Saved entries:

-- Opening Marker --

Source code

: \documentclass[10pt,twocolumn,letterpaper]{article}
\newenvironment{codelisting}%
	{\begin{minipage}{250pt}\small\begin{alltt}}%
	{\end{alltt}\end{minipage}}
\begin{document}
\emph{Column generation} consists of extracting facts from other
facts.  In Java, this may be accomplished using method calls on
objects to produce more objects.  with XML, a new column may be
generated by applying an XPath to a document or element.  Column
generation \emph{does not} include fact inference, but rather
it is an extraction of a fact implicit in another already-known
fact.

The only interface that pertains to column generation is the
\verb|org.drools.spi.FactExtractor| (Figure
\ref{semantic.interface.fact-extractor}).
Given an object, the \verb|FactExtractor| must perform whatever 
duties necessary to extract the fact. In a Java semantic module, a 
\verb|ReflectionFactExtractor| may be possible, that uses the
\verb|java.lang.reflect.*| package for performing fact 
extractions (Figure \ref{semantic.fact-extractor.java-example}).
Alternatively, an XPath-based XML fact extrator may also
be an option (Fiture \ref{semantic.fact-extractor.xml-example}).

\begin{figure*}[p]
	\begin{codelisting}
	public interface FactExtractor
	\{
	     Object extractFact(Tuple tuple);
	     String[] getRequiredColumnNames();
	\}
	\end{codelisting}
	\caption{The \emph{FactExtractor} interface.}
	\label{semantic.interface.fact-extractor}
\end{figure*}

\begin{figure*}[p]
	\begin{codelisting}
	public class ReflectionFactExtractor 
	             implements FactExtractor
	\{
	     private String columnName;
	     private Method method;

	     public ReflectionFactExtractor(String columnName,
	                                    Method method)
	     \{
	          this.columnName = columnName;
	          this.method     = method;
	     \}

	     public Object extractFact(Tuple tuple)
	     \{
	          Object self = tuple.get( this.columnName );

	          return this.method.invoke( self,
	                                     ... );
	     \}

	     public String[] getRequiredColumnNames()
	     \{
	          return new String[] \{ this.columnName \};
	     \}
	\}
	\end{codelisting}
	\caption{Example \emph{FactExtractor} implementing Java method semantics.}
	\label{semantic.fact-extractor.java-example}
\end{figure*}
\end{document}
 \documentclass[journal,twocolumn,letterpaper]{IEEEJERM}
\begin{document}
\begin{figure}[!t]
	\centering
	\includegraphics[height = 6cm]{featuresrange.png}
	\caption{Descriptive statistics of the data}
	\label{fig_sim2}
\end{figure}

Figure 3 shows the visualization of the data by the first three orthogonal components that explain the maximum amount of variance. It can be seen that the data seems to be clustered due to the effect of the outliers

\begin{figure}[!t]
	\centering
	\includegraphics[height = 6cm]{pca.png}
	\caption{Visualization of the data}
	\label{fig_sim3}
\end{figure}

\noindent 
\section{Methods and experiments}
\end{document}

-- Closing Marker --

What this task involves =
Could you copy out the data in full, exactly as it is written?

Output for this exercise =
Source code

: \documentclass[10pt,twocolumn,letterpaper]{article}
\newenvironment{codelisting}%
	{\begin{minipage}{250pt}\small\begin{alltt}}%
	{\end{alltt}\end{minipage}}
\begin{document}
\emph{Column generation} consists of extracting facts from other
facts.  In Java, this may be accomplished using method calls on
objects to produce more objects.  with XML, a new column may be
generated by applying an XPath to a document or element.  Column
generation \emph{does not} include fact inference, but rather
it is an extraction of a fact implicit in another already-known
fact.

The only interface that pertains to column generation is the
\verb|org.drools.spi.FactExtractor| (Figure
\ref{semantic.interface.fact-extractor}).
Given an object, the \verb|FactExtractor| must perform whatever 
duties necessary to extract the fact. In a Java semantic module, a 
\verb|ReflectionFactExtractor| may be possible, that uses the
\verb|java.lang.reflect.*| package for performing fact 
extractions (Figure \ref{semantic.fact-extractor.java-example}).
Alternatively, an XPath-based XML fact extrator may also
be an option (Fiture \ref{semantic.fact-extractor.xml-example}).

\begin{figure*}[p]
	\begin{codelisting}
	public interface FactExtractor
	\{
	     Object extractFact(Tuple tuple);
	     String[] getRequiredColumnNames();
	\}
	\end{codelisting}
	\caption{The \emph{FactExtractor} interface.}
	\label{semantic.interface.fact-extractor}
\end{figure*}

\begin{figure*}[p]
	\begin{codelisting}
	public class ReflectionFactExtractor 
	             implements FactExtractor
	\{
	     private String columnName;
	     private Method method;

	     public ReflectionFactExtractor(String columnName,
	                                    Method method)
	     \{
	          this.columnName = columnName;
	          this.method     = method;
	     \}

	     public Object extractFact(Tuple tuple)
	     \{
	          Object self = tuple.get( this.columnName );

	          return this.method.invoke( self,
	                                     ... );
	     \}

	     public String[] getRequiredColumnNames()
	     \{
	          return new String[] \{ this.columnName \};
	     \}
	\}
	\end{codelisting}
	\caption{Example \emph{FactExtractor} implementing Java method semantics.}
	\label{semantic.fact-extractor.java-example}
\end{figure*}
\end{document}
 \documentclass[journal,twocolumn,letterpaper]{IEEEJERM}
\begin{document}
\begin{figure}[!t]
	\centering
	\includegraphics[height = 6cm]{featuresrange.png}
	\caption{Descriptive statistics of the data}
	\label{fig_sim2}
\end{figure}

Figure 3 shows the visualization of the data by the first three orthogonal components that explain the maximum amount of variance. It can be seen that the data seems to be clustered due to the effect of the outliers

\begin{figure}[!t]
	\centering
	\includegraphics[height = 6cm]{pca.png}
	\caption{Visualization of the data}
	\label{fig_sim3}
\end{figure}

\noindent 
\section{Methods and experiments}
\end{document}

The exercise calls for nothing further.